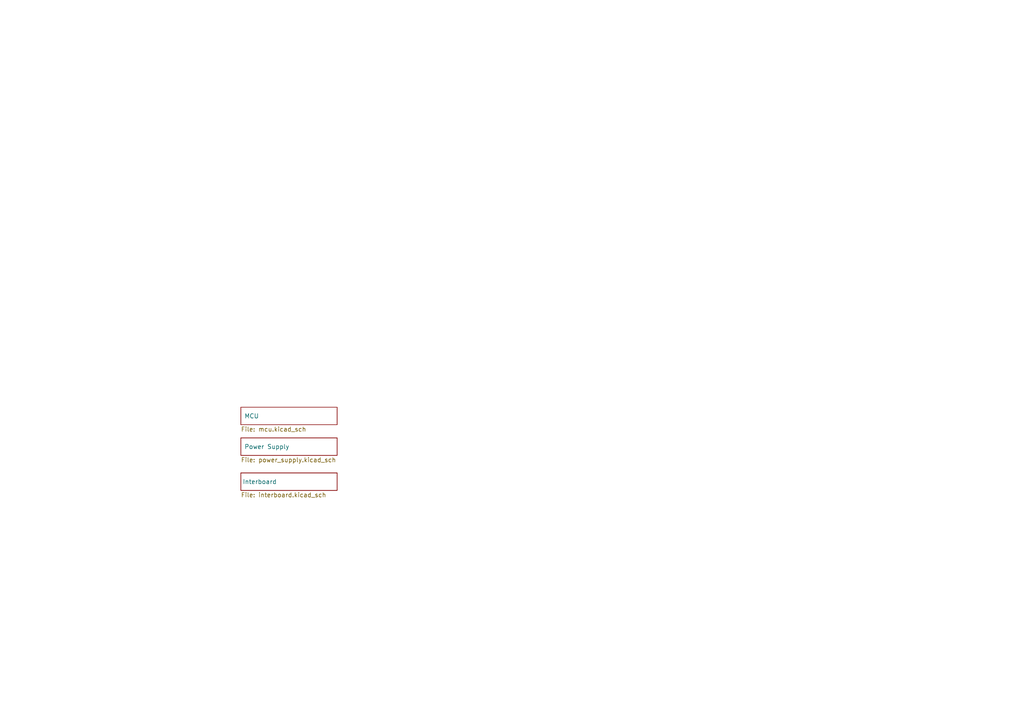
<source format=kicad_sch>
(kicad_sch
	(version 20250114)
	(generator "eeschema")
	(generator_version "9.0")
	(uuid "d418d002-6e7b-43a4-bf08-9ab9c03421f0")
	(paper "A4")
	(title_block
		(title "Project METSTAT Main Board")
		(date "2025-08-03")
		(rev "1.0")
		(company "MRtecno98")
	)
	(lib_symbols)
	(sheet
		(at 69.85 137.16)
		(size 27.94 5.08)
		(exclude_from_sim no)
		(in_bom yes)
		(on_board yes)
		(dnp no)
		(stroke
			(width 0.1524)
			(type solid)
		)
		(fill
			(color 0 0 0 0.0000)
		)
		(uuid "4e0ed84c-32b7-4c55-89e1-122a27505522")
		(property "Sheetname" "Interboard"
			(at 70.358 140.462 0)
			(effects
				(font
					(size 1.27 1.27)
				)
				(justify left bottom)
			)
		)
		(property "Sheetfile" "interboard.kicad_sch"
			(at 69.85 142.8246 0)
			(effects
				(font
					(size 1.27 1.27)
				)
				(justify left top)
			)
		)
		(instances
			(project "main"
				(path "/d418d002-6e7b-43a4-bf08-9ab9c03421f0"
					(page "3")
				)
			)
		)
	)
	(sheet
		(at 69.85 118.11)
		(size 27.94 5.08)
		(exclude_from_sim no)
		(in_bom yes)
		(on_board yes)
		(dnp no)
		(stroke
			(width 0.1524)
			(type solid)
		)
		(fill
			(color 0 0 0 0.0000)
		)
		(uuid "b4273d95-4845-47b9-9a72-d49f177eb516")
		(property "Sheetname" "MCU"
			(at 70.866 121.412 0)
			(effects
				(font
					(size 1.27 1.27)
				)
				(justify left bottom)
			)
		)
		(property "Sheetfile" "mcu.kicad_sch"
			(at 69.85 123.7746 0)
			(effects
				(font
					(size 1.27 1.27)
				)
				(justify left top)
			)
		)
		(instances
			(project "main"
				(path "/d418d002-6e7b-43a4-bf08-9ab9c03421f0"
					(page "4")
				)
			)
		)
	)
	(sheet
		(at 69.85 127)
		(size 27.94 5.08)
		(exclude_from_sim no)
		(in_bom yes)
		(on_board yes)
		(dnp no)
		(stroke
			(width 0.1524)
			(type solid)
		)
		(fill
			(color 0 0 0 0.0000)
		)
		(uuid "c91739ad-b78a-4215-a1d9-106e501a90e6")
		(property "Sheetname" "Power Supply"
			(at 70.866 130.302 0)
			(effects
				(font
					(size 1.27 1.27)
				)
				(justify left bottom)
			)
		)
		(property "Sheetfile" "power_supply.kicad_sch"
			(at 69.85 132.6646 0)
			(effects
				(font
					(size 1.27 1.27)
				)
				(justify left top)
			)
		)
		(instances
			(project "main"
				(path "/d418d002-6e7b-43a4-bf08-9ab9c03421f0"
					(page "2")
				)
			)
		)
	)
	(sheet_instances
		(path "/"
			(page "1")
		)
	)
	(embedded_fonts no)
)

</source>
..........
§ TASK ITEM
The answer should be an exact copy of the material, with its pictures removed.

§ SOLUTION TO THIS TASK
<source format=kicad_sch>
(kicad_sch
	(version 20250114)
	(generator "eeschema")
	(generator_version "9.0")
	(uuid "d418d002-6e7b-43a4-bf08-9ab9c03421f0")
	(paper "A4")
	(title_block
		(title "Project METSTAT Main Board")
		(date "2025-08-03")
		(rev "1.0")
		(company "MRtecno98")
	)
	(lib_symbols)
	(sheet
		(at 69.85 137.16)
		(size 27.94 5.08)
		(exclude_from_sim no)
		(in_bom yes)
		(on_board yes)
		(dnp no)
		(stroke
			(width 0.1524)
			(type solid)
		)
		(fill
			(color 0 0 0 0.0000)
		)
		(uuid "4e0ed84c-32b7-4c55-89e1-122a27505522")
		(property "Sheetname" "Interboard"
			(at 70.358 140.462 0)
			(effects
				(font
					(size 1.27 1.27)
				)
				(justify left bottom)
			)
		)
		(property "Sheetfile" "interboard.kicad_sch"
			(at 69.85 142.8246 0)
			(effects
				(font
					(size 1.27 1.27)
				)
				(justify left top)
			)
		)
		(instances
			(project "main"
				(path "/d418d002-6e7b-43a4-bf08-9ab9c03421f0"
					(page "3")
				)
			)
		)
	)
	(sheet
		(at 69.85 118.11)
		(size 27.94 5.08)
		(exclude_from_sim no)
		(in_bom yes)
		(on_board yes)
		(dnp no)
		(stroke
			(width 0.1524)
			(type solid)
		)
		(fill
			(color 0 0 0 0.0000)
		)
		(uuid "b4273d95-4845-47b9-9a72-d49f177eb516")
		(property "Sheetname" "MCU"
			(at 70.866 121.412 0)
			(effects
				(font
					(size 1.27 1.27)
				)
				(justify left bottom)
			)
		)
		(property "Sheetfile" "mcu.kicad_sch"
			(at 69.85 123.7746 0)
			(effects
				(font
					(size 1.27 1.27)
				)
				(justify left top)
			)
		)
		(instances
			(project "main"
				(path "/d418d002-6e7b-43a4-bf08-9ab9c03421f0"
					(page "4")
				)
			)
		)
	)
	(sheet
		(at 69.85 127)
		(size 27.94 5.08)
		(exclude_from_sim no)
		(in_bom yes)
		(on_board yes)
		(dnp no)
		(stroke
			(width 0.1524)
			(type solid)
		)
		(fill
			(color 0 0 0 0.0000)
		)
		(uuid "c91739ad-b78a-4215-a1d9-106e501a90e6")
		(property "Sheetname" "Power Supply"
			(at 70.866 130.302 0)
			(effects
				(font
					(size 1.27 1.27)
				)
				(justify left bottom)
			)
		)
		(property "Sheetfile" "power_supply.kicad_sch"
			(at 69.85 132.6646 0)
			(effects
				(font
					(size 1.27 1.27)
				)
				(justify left top)
			)
		)
		(instances
			(project "main"
				(path "/d418d002-6e7b-43a4-bf08-9ab9c03421f0"
					(page "2")
				)
			)
		)
	)
	(sheet_instances
		(path "/"
			(page "1")
		)
	)
	(embedded_fonts no)
)

</source>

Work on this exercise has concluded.